How Home Chefs Are Gigging With Apps


When Ani Torosyan walked into her mother-in-law’s kitchen on any given day, there would always be a humongous pot of food, and she would always ask why she makes enough to feed the whole block. That question summed up a lightbulb moment for the entrepreneur: Why doesn’t she feed the whole block?

Torosyan came to wonder if there were more culinary wizards like her mother-in-law. After doing some research, she found there were many. And that was especially the case in the Los Angeles area, according to Torosyan: “There are so many great culinary professionals and home cooks all around us,” she said. To connect them with their neighbors, Torosyan created the DishDivvy platform.

To use the service, consumers download an iOS or Android app and enter their address to see meal options from nearby cooks. The dishes are presented with pictures along with a list of ingredients and allergen information. Once consumers decide to select a particular item, they can choose a portion size or add notes to the cook before checking out. To retrieve their meals, they simply pick them up curbside without ever leaving their car.

In terms of pickup logistics, home cooks set up a window by entering a pick-up start time and end time. They can also enter a prep time – how long it takes to buy groceries and prepare the food – which ensures that consumers can’t flood the chef with last-minute orders. For example, a cook could set a pickup time between 2:00 and 5:00 p.m. and specify a prep time of two hours, which means he or she could stop taking orders at noon.
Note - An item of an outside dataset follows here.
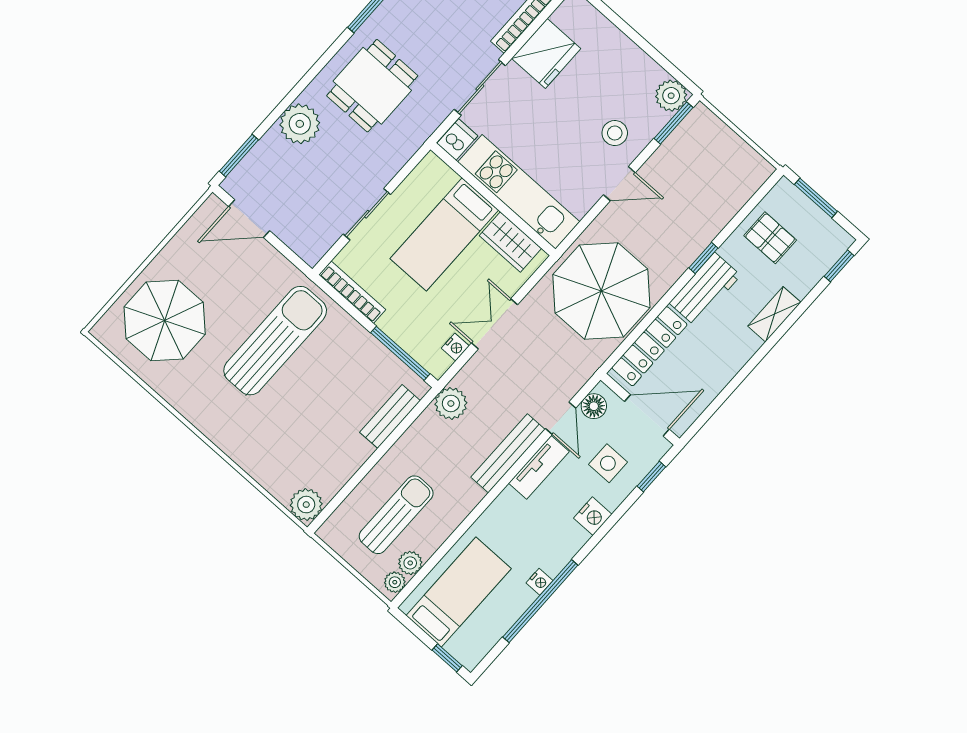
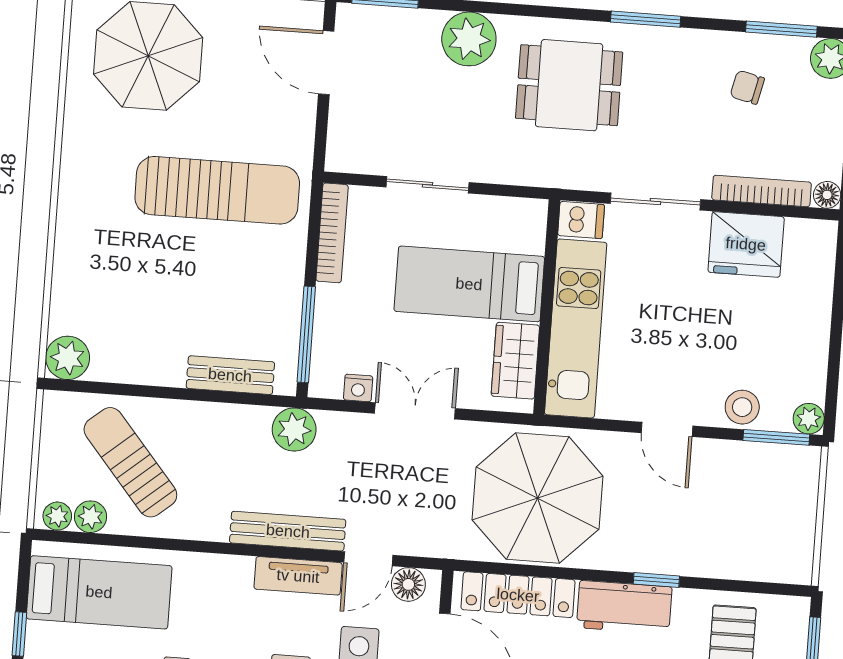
plant: (671, 96) -> (809, 419), width x0.73, depth x0.73
stool: (615, 133) -> (742, 407), moved
sun lounger: (396, 515) -> (130, 462), turned -130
From a payments perspective, DishDivvy runs on Stripe and home cooks can use direct deposit. One unique feature is that consumers can choose multiple cooks for multiple days in the same transaction, and the system will send the order to cooks in batches on the appropriate days. This makes it easy for consumers to plan their meals in advance. They might not have that same convenience when ordering through a restaurant, as they would likely have to place those orders one day at a time through individual transactions.

Although they can also turn to meal kits, Torosyan finds that option can be challenging for consumers, who would also have to decipher a recipe card, prepare the meal and do the dishes. The idea behind services like DishDivvy is to give people access to prepared food in a fresh way by tapping into chefs from within their own neighborhoods.

The Gig Economy

Who exactly are the home cooks on the DishDivvy platform? Torosyan said that stay-at-home moms and grandmothers are some of the people offering their food on the site. At the same time, she is noticing there are cooks who might be chopping carrots all day in a restaurant without the chance to really try out a recipe. “This allows them to have a creative outlet,” Torosyan noted. In addition, she said she has seen individuals who love to cook, but might otherwise have a full-time job. And there are some home cooks on the platform that specialize in certain areas, such as dessert.

DishDivvy isn’t the only platform in the home cooking space. Appetivo, in particular, seeks to tap into the food gig economy in California. In a press release announcing its launch, the company compared the concept to the early days of homeshares and rideshares, and said that it “offers everyday people a gig opportunity.” The company, according to The Spoon, plans to launch in Los Angeles as well as other areas in Southern California. Appetivo has already been running for the past six months in Mexico City.

In the overall gig economy, there has been an increase in those pursuing food preparation and related services. Gig workers pursuing jobs in the space grew from 8 percent of ad-hoc jobs in the second quarter from 5 percent in the first quarter, according to the PYMNTS Gig Economy Index, revealing that the area is gaining traction. That goes to show that the gig economy doesn’t just include Uber drivers; the model can be applied to wholesome, home-cooked meals, too.